Table of Contents
Did Nietzsche believe in rationalism?
Rationality/Nietzsche/Danto: Nietzsche never spoke out against rationality or science at any point in his work; he never said about them that they were harmful to life.
What did Nietzsche say about perspective?
Truth, according to Nietzsche, is a matter of perspective, not fundamental reality. This understanding of truth and morality has come to be known as perspectivism. It was this concept that more or less shaped his opinion of religion.
How does Descartes differ from Nietzsche?
Whereas Descartes uses the mind and soul to argue his case, Nietzsche employs the two worlds, the real and the imagined. This is how they diverge but in terms of the moral dimension they give their theories on dualism, Descartes and Nietzsche converge at a point of agreement.
Did Nietzsche believe objective truth?
While Nietzsche does not plainly reject truth and objectivity, he does reject the notions of absolute truth, external facts, and non-perspectival objectivity.
What did Nietzsche say about truth?
For Nietzsche, truth is a quality that emerges from one’s primordial, bodily sense of active engagement in existence. That is to say, in this view, truth is defined as an aesthetic experience of one’s inherent feeling of vigor in navigating life’s challenges.
What is Nietzsche’s philosophy of morality?

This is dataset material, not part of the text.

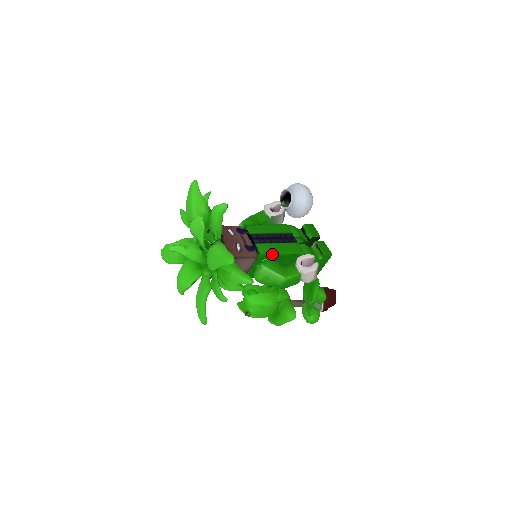
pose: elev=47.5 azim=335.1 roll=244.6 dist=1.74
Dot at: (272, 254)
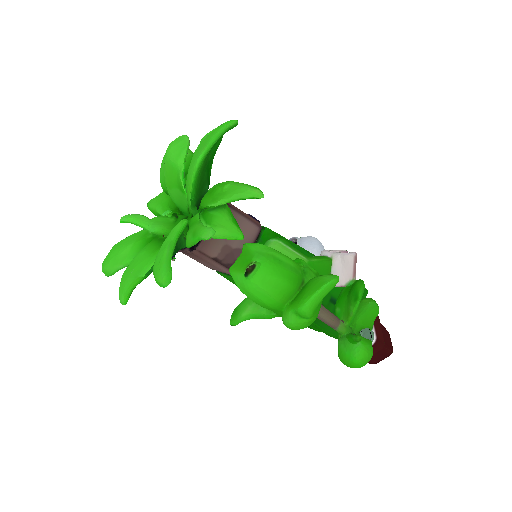
Dot at: (283, 238)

Nietzsche’s moral philosophy is primarily critical in orientation: he attacks morality both for its commitment to untenable descriptive (metaphysical and empirical) claims about human agency, as well as for the deleterious impact of its distinctive norms and values on the flourishing of the highest types of human beings (Nietzsche’s “higher men”).
What is Nietzsche’s view of knowledge?
According to Nietzsche’s view, one ought to conceive of human knowledge in terms of a process of development whereby self-consciousness arises from the material conditions of life. One significant consequence of this process was to put in place assumptions that we are now unable to shake off.
How does Nietzsche begin Human All-Too-Human?
Thus, Human, All-Too-Human (1878) begins by making what seems to be a relatively trivial and general observation about the origins of important concepts: how can something originate in its opposite, such as truth in untruth, rationality in irrationality, or selflessness in selfishness? Nietzsche response to this question is twofold.
What is perfection according to Nietzsche?
Others (e.g., Magnus 1978) take Nietzsche’s idea of eternal recurrence (the hallmark of life-affirmation, as noted above) as the criterion of a well-lived life: perfection is a matter of living in such a way that one is ready to gladly will the repetition of one’s life, in all its particulars, in to eternity.